Wednesday 14 January 2015

Fat Shaming

Isn't there just something about the New Year that makes us all want to better ourselves!

My post today is something that I do to myself. I make constant excuses and to be honest I'm bored of being disappointed in me.

I am a massive culprit for the New Year 'lets lose a few pounds' which is fine but it's never maintained. I do it for a few months, lose motivtion and then think 'bloody hell this is boring - back to the melted cheese I go'. And really it should be fine. I should just accept and be happy that I like my food but when I see pictures of myself I just end up thinking I'm not happy. Sure in the cheese infused moment I am, but not so much when I am crying over my reflection.

So to be honest I've just had enough. I've gone back to my Fitness Pal and I am logging everything I eat. I've already noticed trends and have made moves to change them. My problem areas are fat and sugar. Even when I started eating 'better' fruit still has SO much sugar so I've been trying super hard to keep under my 45g allowance for the day.

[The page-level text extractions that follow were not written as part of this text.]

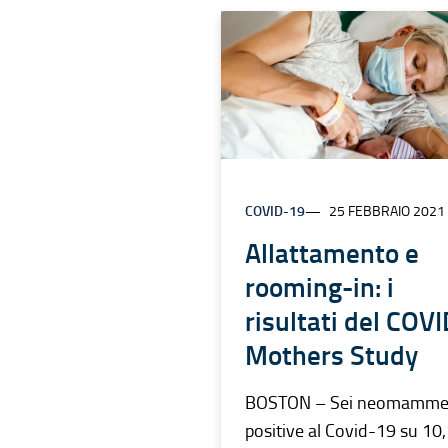
COVID-19
25 FEBBRAIO 2021
Allattamento e
rooming-in: i
risultati del COVI
Mothers Study
BOSTON – Sei neomamm
positive al Covid-19 su 10,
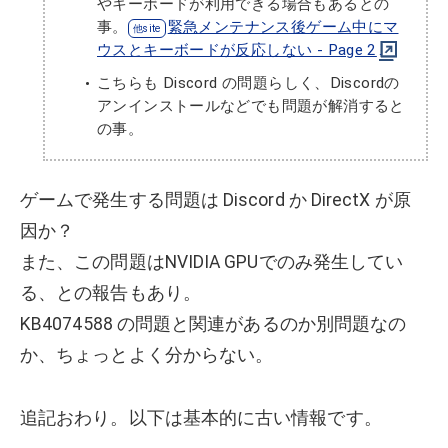
やキーボードが利用できる場合もあるとの
事。
緊急メンテナンス後ゲーム中にマ
ウスとキーボードが反応しない - Page 2
こちらも Discord の問題らしく、Discordの
アンインストールなどでも問題が解消すると
の事。
ゲームで発生する問題は Discord か DirectX が原
因か？
また、この問題はNVIDIA GPUでのみ発生してい
る、との報告もあり。
KB4074588 の問題と関連があるのか別問題なの
か、ちょっとよく分からない。
追記おわり。以下は基本的に古い情報です。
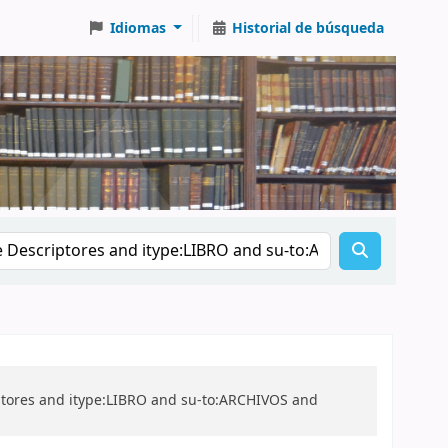
Idiomas
Historial de búsqueda
riptores and itype:LIBRO and su-to:ARCHIVOS and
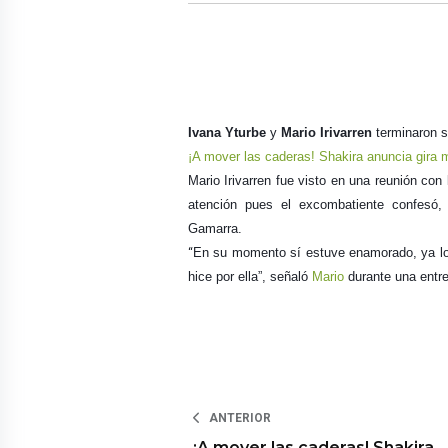
Ivana Yturbe
y
Mario Irivarren
terminaron su
¡A mover las caderas! Shakira anuncia gira 
Mario Irivarren fue visto en una reunión con
atención pues el excombatiente confesó
Gamarra.
En su momento sí estuve enamorado, ya lo h
“
hice por ella”, señaló
Mario
durante una entre
ANTERIOR
¡A mover las caderas! Shakira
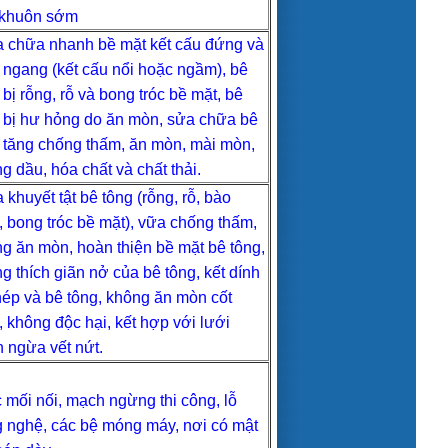
 khuôn sớm
 chữa nhanh bề mặt kết cấu đứng và
ngang (kết cấu nổi hoặc ngầm), bê
 bị rỗng, rỗ và bong tróc bề mặt, bê
 bị hư hỏng do ăn mòn, sửa chữa bê
 tăng chống thấm, ăn mòn, mài mòn,
g dầu, hóa chất và chất thải.
 khuyết tật bê tông (rỗng, rỗ, bào
 bong tróc bề mặt), vữa chống thấm,
g ăn mòn, hoàn thiện bề mặt bê tông,
g thích giãn nở của bê tông, kết dính
thép và bê tông, không ăn mòn cốt
, không độc hại, kết hợp với lưới
 ngừa vết nứt.
 mối nối, mạch ngừng thi công, lỗ
 nghệ, các bệ móng máy, nơi có mật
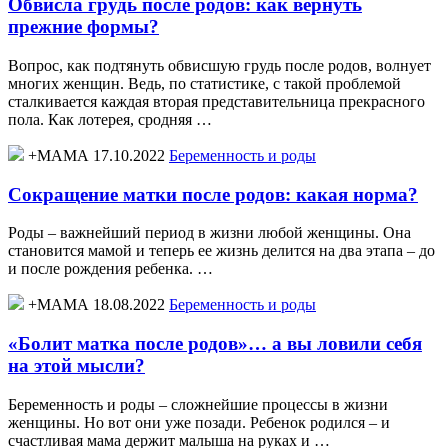
Обвисла грудь после родов: как вернуть
прежние формы?
Вопрос, как подтянуть обвисшую грудь после родов, волнует
многих женщин. Ведь, по статистике, с такой проблемой
сталкивается каждая вторая представительница прекрасного
пола. Как лотерея, сродняя …
+МАМА 17.10.2022
Беременность и роды
Сокращение матки после родов: какая норма?
Роды – важнейший период в жизни любой женщины. Она
становится мамой и теперь ее жизнь делится на два этапа – до
и после рождения ребенка. …
+МАМА 18.08.2022
Беременность и роды
«Болит матка после родов»… а вы ловили себя
на этой мысли?
Беременность и роды – сложнейшие процессы в жизни
женщины. Но вот они уже позади. Ребенок родился – и
счастливая мама держит малыша на руках и …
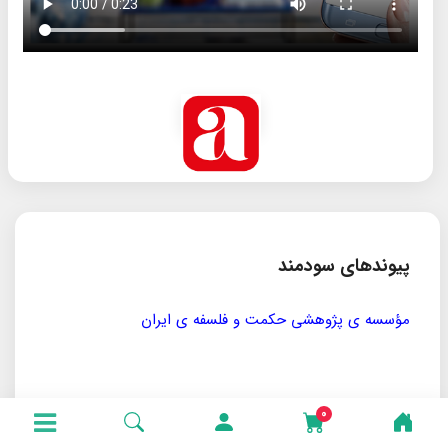
پیوندهای سودمند
مؤسسه ی پژوهشی حکمت و فلسفه ی ایران
سازمان
0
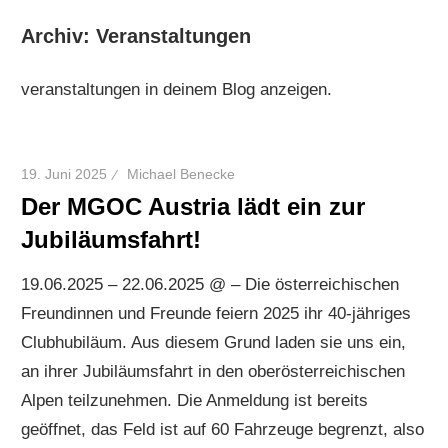
Archiv:
Veranstaltungen
veranstaltungen in deinem Blog anzeigen.
19. Juni 2025
Michael Benecke
Der MGOC Austria lädt ein zur
Jubiläumsfahrt!
19.06.2025 – 22.06.2025 @ – Die österreichischen
Freundinnen und Freunde feiern 2025 ihr 40-jähriges
Clubhubiläum. Aus diesem Grund laden sie uns ein,
an ihrer Jubiläumsfahrt in den oberösterreichischen
Alpen teilzunehmen. Die Anmeldung ist bereits
geöffnet, das Feld ist auf 60 Fahrzeuge begrenzt, also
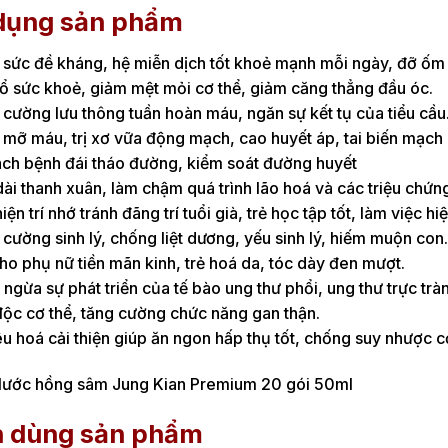
dụng sản phẩm
sức đề kháng, hệ miễn dịch tốt khoẻ mạnh mỗi ngày, đỡ ốm 
ổ sức khoẻ, giảm mệt mỏi cơ thể, giảm căng thẳng đầu óc.
cường lưu thông tuần hoàn máu, ngăn sự kết tụ của tiểu cầu
mỡ máu, trị xơ vữa động mạch, cao huyết áp, tai biến mạch
ách bệnh đái tháo đường, kiểm soát đường huyết
ài thanh xuân, làm chậm quá trình lão hoá và các triệu chứn
hiện trí nhớ tránh đãng trí tuổi già, trẻ học tập tốt, làm việc hi
cường sinh lý, chống liệt dương, yếu sinh lý, hiếm muộn con.
ho phụ nữ tiền mãn kinh, trẻ hoá da, tóc dày đen mượt.
ngừa sự phát triển của tế bào ung thư phổi, ung thư trực trà
độc cơ thể, tăng cường chức năng gan thận.
êu hoá cải thiện giúp ăn ngon hấp thụ tốt, chống suy nhược c
 dùng sản phẩm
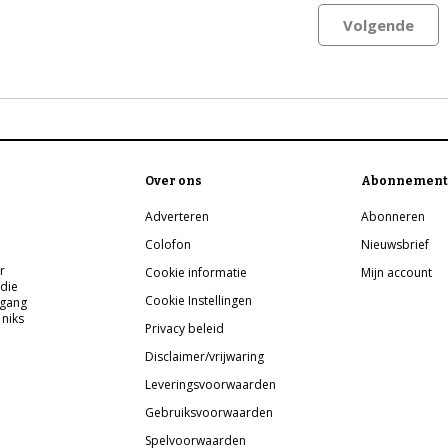
Volgende
Over ons
Abonnement
Adverteren
Abonneren
Colofon
Nieuwsbrief
r
Cookie informatie
Mijn account
 die
Cookie Instellingen
pgang
 niks
Privacy beleid
Disclaimer/vrijwaring
Leveringsvoorwaarden
Gebruiksvoorwaarden
Spelvoorwaarden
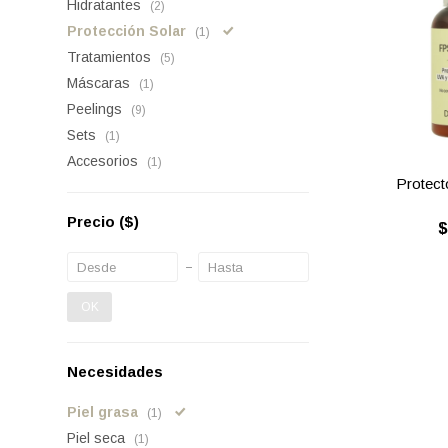
Hidratantes
(2)
Protección Solar
(1)
Tratamientos
(5)
Máscaras
(1)
Peelings
(9)
Sets
(1)
Accesorios
(1)
Protecto
Precio
($)
OK
Necesidades
Piel grasa
(1)
Piel seca
(1)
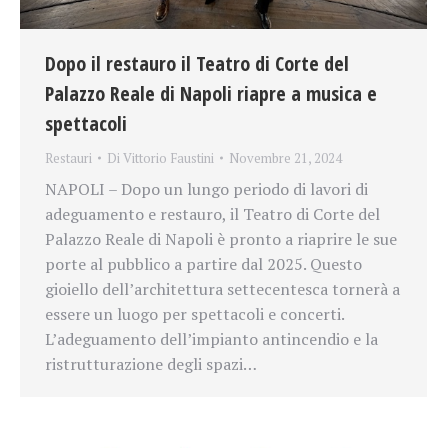
Dopo il restauro il Teatro di Corte del
Palazzo Reale di Napoli riapre a musica e
spettacoli
Restauri
Di
Vittorio Faustini
Novembre 21, 2024
NAPOLI – Dopo un lungo periodo di lavori di
adeguamento e restauro, il Teatro di Corte del
Palazzo Reale di Napoli è pronto a riaprire le sue
porte al pubblico a partire dal 2025. Questo
gioiello dell’architettura settecentesca tornerà a
essere un luogo per spettacoli e concerti.
L’adeguamento dell’impianto antincendio e la
ristrutturazione degli spazi…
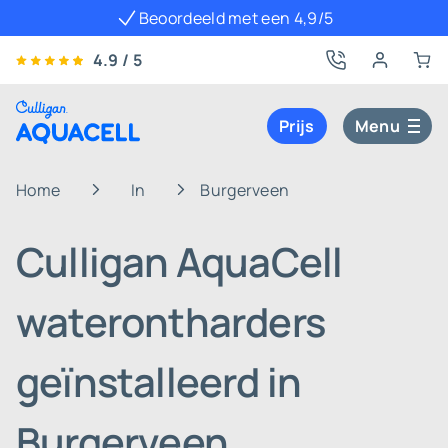
Beoordeeld met een 4,9/5
4.9 / 5
Prijs
Menu
Home
In
Burgerveen
Culligan AquaCell
waterontharders
geïnstalleerd in
Burgerveen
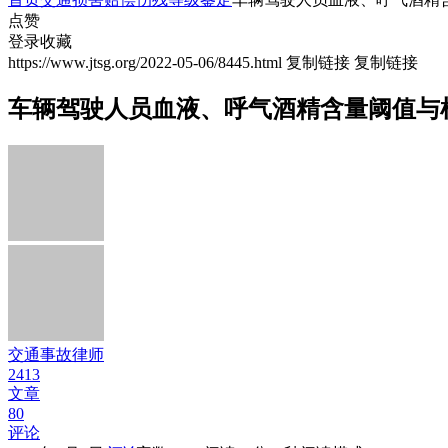
点赞
登录收藏
https://www.jtsg.org/2022-05-06/8445.html
复制链接
复制链接
车辆驾驶人员血液、呼气酒精含量阈值与检验标准
交通事故律师
2413
文章
80
评论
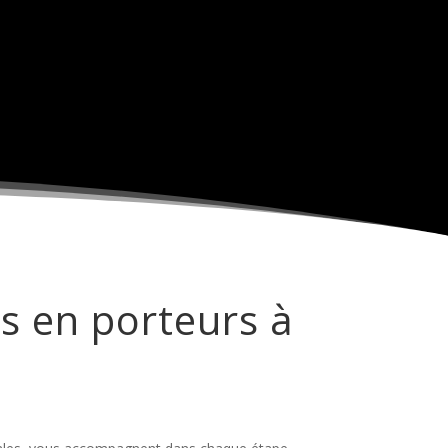
es
Foires Aux Questions
s en porteurs à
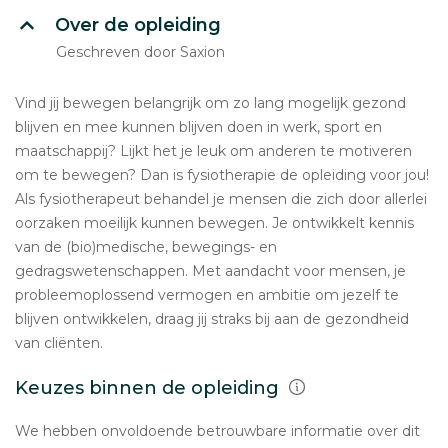
Over de opleiding
Geschreven door Saxion
Vind jij bewegen belangrijk om zo lang mogelijk gezond
blijven en mee kunnen blijven doen in werk, sport en
maatschappij? Lijkt het je leuk om anderen te motiveren
om te bewegen? Dan is fysiotherapie de opleiding voor jou!
Als fysiotherapeut behandel je mensen die zich door allerlei
oorzaken moeilijk kunnen bewegen. Je ontwikkelt kennis
van de (bio)medische, bewegings- en
gedragswetenschappen. Met aandacht voor mensen, je
probleemoplossend vermogen en ambitie om jezelf te
blijven ontwikkelen, draag jij straks bij aan de gezondheid
van cliënten.
Keuzes binnen de opleiding
We hebben onvoldoende betrouwbare informatie over dit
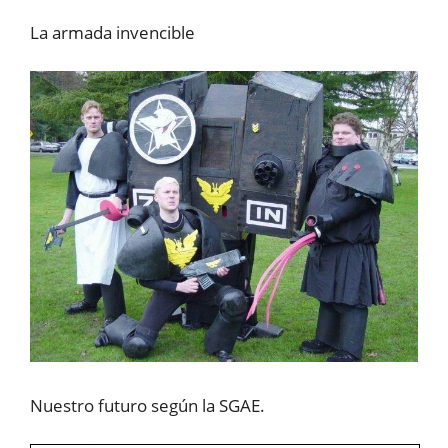
La armada invencible
Nuestro futuro según la SGAE.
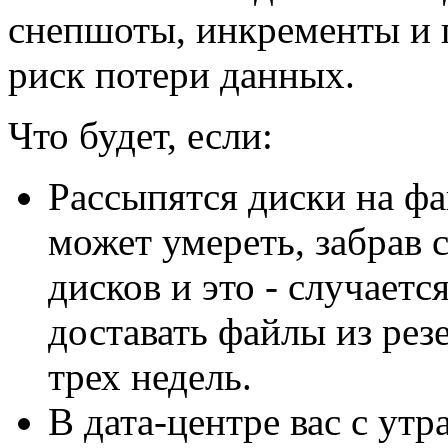
снепшоты, инкременты и 
риск потери данных.
Что будет, если:
Рассыпятся диски на ф
может умереть, забрав 
дисков и это - случаетс
доставать файлы из рез
трех недель.
В дата-центре вас с ут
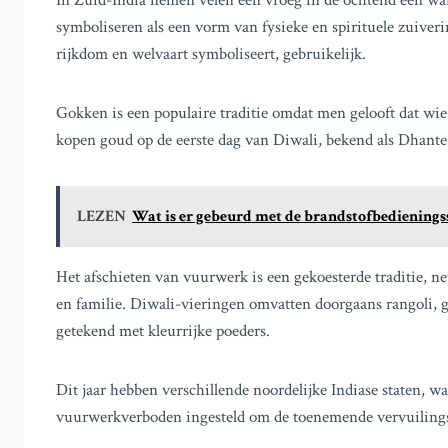
In Zuid-India nemen velen een vroeg in de ochtend een war
symboliseren als een vorm van fysieke en spirituele zuiver
rijkdom en welvaart symboliseert, gebruikelijk.
Gokken is een populaire traditie omdat men gelooft dat wie 
kopen goud op de eerste dag van Diwali, bekend als Dhanter
LEZEN
Wat is er gebeurd met de brandstofbedieningssc
Het afschieten van vuurwerk is een gekoesterde traditie, n
en familie. Diwali-vieringen omvatten doorgaans rangoli, 
getekend met kleurrijke poeders.
Dit jaar hebben verschillende noordelijke Indiase staten, w
vuurwerkverboden ingesteld om de toenemende vervuilingsn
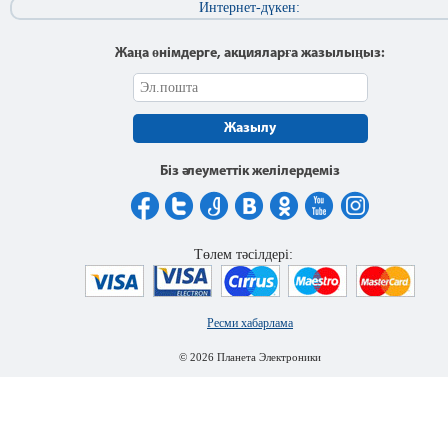
Интернет-дүкен:
Жаңа өнімдерге, акцияларға жазылыңыз:
Жазылу
Біз әлеуметтік желілердеміз
Төлем тәсілдері:
Ресми хабарлама
© 2026 Планета Электроники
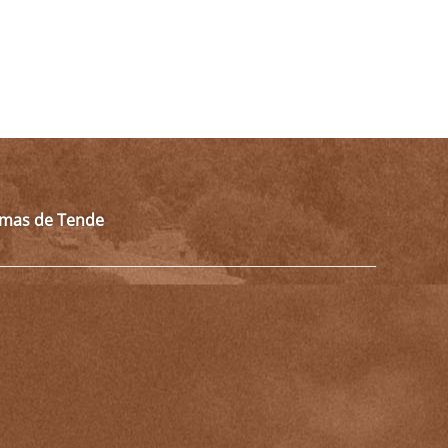
almas de Tende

Anyway its paid off so far, I've lost half a stone but I'm not too excited as I always lost the first stone quickly, its the others I need to worry about.

I even bought my very first sports bra the other day so now my they wont hit me in the face...fantastic news all round. I spent most of last night shouting at my fitness DVD man for making me suffer but I think if I stick with it, maybe, just maybe, it might stop being so painful.

I don't know something seems to have shifted this year, I think I'm realising that it's going to get harder as I get older so if I really want to shift a significant amount now is the time I have to do it. Plus I'm fed up of my thighs rubbing together and I want to go bare legged this summer, tights in the heat are a real pain.  

I'm just going to keep ploughing through and changing little things like my portion sizes and hopefully I will be able to finally shift those couple of stone and keep them off for good. I'm still going to treat myself to a couple of pieces of fried chicken every once in a while though, I mean come on, I'm only human!